Die Stimmen wurden lauter, also drückte sich Keira rasch in eine Nische neben einer großen Kommode drevilnischer Fertigung. Wie es ihr vor vielen Jahren der gute Varenkin beigebracht hatte, murmelte sie die uralten mystischen Silben und schloss die Augen, um mit den Schatten zu verschmelzen. Ihre magische Begabung war nur schwach ausgeprägt, doch für diesen Kniff völlig ausreichend.

Als Luano und Stibor an ihr vorbei gepoltert waren, wartete sie noch einem Moment, dann öffnete sie wieder die Augen und hastete zum Hintereingang hinaus. Still dankte sie ihrem alten Mentor – wieder einmal hatten ihr seine Lektionen im entscheidenden Augenblick die Haut gerettet.

Der direkte Weg hinab von den Alabasterhöhen in die Unterstadt führte über die gepflasterte Prachtstraße, die sich in Serpentinen die Klippen hinunterwand. Gewöhnlich hatte Keira zwar stets die beschwerlichere Route durch die Hohlwege und Kavernen des Rachens bevorzugt, um ihren Klienten sicher und ungesehen von seinem Anwesen zu „Geschäftsterminen“ im Hafenviertel zu geleiten, doch momentan schien ihr die offene Straße die bessere Wahl zu sein: Mit Einbruch der Nacht begann das übliche turbulente Treiben auf den Gassen und Plätzen von Gondalis. Zwischen den lautstarken Ausrufern vor den Gaststuben und Freudenhäusern, den windigen Geschäftemachern an den Hausecken und den vergnügungssüchtigen Besuchern der Stadt würde sie nicht weiter auffallen. Keira griff sich von einem Stand einen weiten Mantel und warf ihn sich um die Schultern. Der Verkäufer grunzte nur kurz in seinem Nickerchen. Kein Zechkumpan und keine verflossene Liebschaft sollte sie heute erkennen.

Keira war keine Unbekannte in der Stadt – für den Anführer der Rothände zu arbeiten, brachte einen gewissen Ruf mit sich. Zudem musste sie als Protector die Stadt wie ihre Westentasche kennen, denn sie hatte für den Schutz ihres Klienten zu sorgen, gleich ob er eine private Unterhaltung in den Alleen der Alabasterhöhen führte oder schmutzige Geschäfte in den dunkelsten Ecken des Hafens zu erledigen hatte.
Das ein oder andere Mal hatte aber auch ihre gute Ortskenntnis nicht ausgereicht und sie hatte Gradonios mit blanker Klinge verteidigen müssen.
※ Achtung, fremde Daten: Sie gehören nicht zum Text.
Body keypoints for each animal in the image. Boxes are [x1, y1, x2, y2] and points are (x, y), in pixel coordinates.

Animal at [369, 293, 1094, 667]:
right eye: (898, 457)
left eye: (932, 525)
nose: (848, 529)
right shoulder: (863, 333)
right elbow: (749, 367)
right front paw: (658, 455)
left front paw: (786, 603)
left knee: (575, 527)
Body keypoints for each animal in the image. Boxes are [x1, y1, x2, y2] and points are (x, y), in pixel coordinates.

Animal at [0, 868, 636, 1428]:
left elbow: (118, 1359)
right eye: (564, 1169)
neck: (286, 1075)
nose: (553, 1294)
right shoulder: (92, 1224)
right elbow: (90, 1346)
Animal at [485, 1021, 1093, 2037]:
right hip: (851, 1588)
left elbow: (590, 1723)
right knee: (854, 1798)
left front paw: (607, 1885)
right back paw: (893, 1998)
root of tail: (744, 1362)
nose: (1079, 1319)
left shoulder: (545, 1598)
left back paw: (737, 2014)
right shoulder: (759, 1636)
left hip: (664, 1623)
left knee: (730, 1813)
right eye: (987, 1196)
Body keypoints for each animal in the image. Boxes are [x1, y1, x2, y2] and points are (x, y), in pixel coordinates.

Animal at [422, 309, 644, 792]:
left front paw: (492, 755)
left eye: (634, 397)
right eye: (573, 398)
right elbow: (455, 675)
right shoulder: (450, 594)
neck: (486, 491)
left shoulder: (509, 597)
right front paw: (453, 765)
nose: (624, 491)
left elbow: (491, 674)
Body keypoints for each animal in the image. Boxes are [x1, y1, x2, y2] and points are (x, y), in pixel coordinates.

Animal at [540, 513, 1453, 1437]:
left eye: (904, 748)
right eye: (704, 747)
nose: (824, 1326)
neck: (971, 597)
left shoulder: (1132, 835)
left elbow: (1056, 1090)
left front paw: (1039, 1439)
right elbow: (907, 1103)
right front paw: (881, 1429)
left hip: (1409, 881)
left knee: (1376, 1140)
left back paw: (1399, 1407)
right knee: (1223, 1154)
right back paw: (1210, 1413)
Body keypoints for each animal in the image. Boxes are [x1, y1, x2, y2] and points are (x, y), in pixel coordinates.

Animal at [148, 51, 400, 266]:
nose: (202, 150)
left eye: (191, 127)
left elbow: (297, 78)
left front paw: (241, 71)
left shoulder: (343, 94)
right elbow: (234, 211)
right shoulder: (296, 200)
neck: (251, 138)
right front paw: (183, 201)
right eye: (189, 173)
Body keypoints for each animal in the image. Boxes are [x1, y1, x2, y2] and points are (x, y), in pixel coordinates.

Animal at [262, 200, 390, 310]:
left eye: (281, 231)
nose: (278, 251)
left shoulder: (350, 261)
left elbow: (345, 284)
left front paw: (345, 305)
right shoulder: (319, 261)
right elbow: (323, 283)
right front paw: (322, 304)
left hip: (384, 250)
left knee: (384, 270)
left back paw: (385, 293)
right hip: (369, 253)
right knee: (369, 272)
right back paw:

Wie damals, als Rasima, die rechte Hand des Patrons, ihn nach einer Lagebesprechung in den Kellergewölben des Schmutzigen Eimers hinterrücks erdolchen wollte, um sich selbst an die Spitze der Rothände zu setzen. Die verräterische Schlampe hatte einen Moment zu lange gezögert und Keira hatte sich vor ihren Klienten werfen können und den Dolchstoß abgefangen. Das anschließende Gefecht war trotz der schmerzenden Wunde in ihrer Flanke schnell vorbei gewesen und Rasima hatte die gerechte Strafe für ihr Aufbegehren erhalten.
Kurzum: Der bisherige Ruf des Patrons, in seiner Position unangreifbar zu sein, war zu einem guten Teil auch Keira zuzuschreiben gewesen, wie sie es in vertrautem Kreise stets gern erwähnt hatte.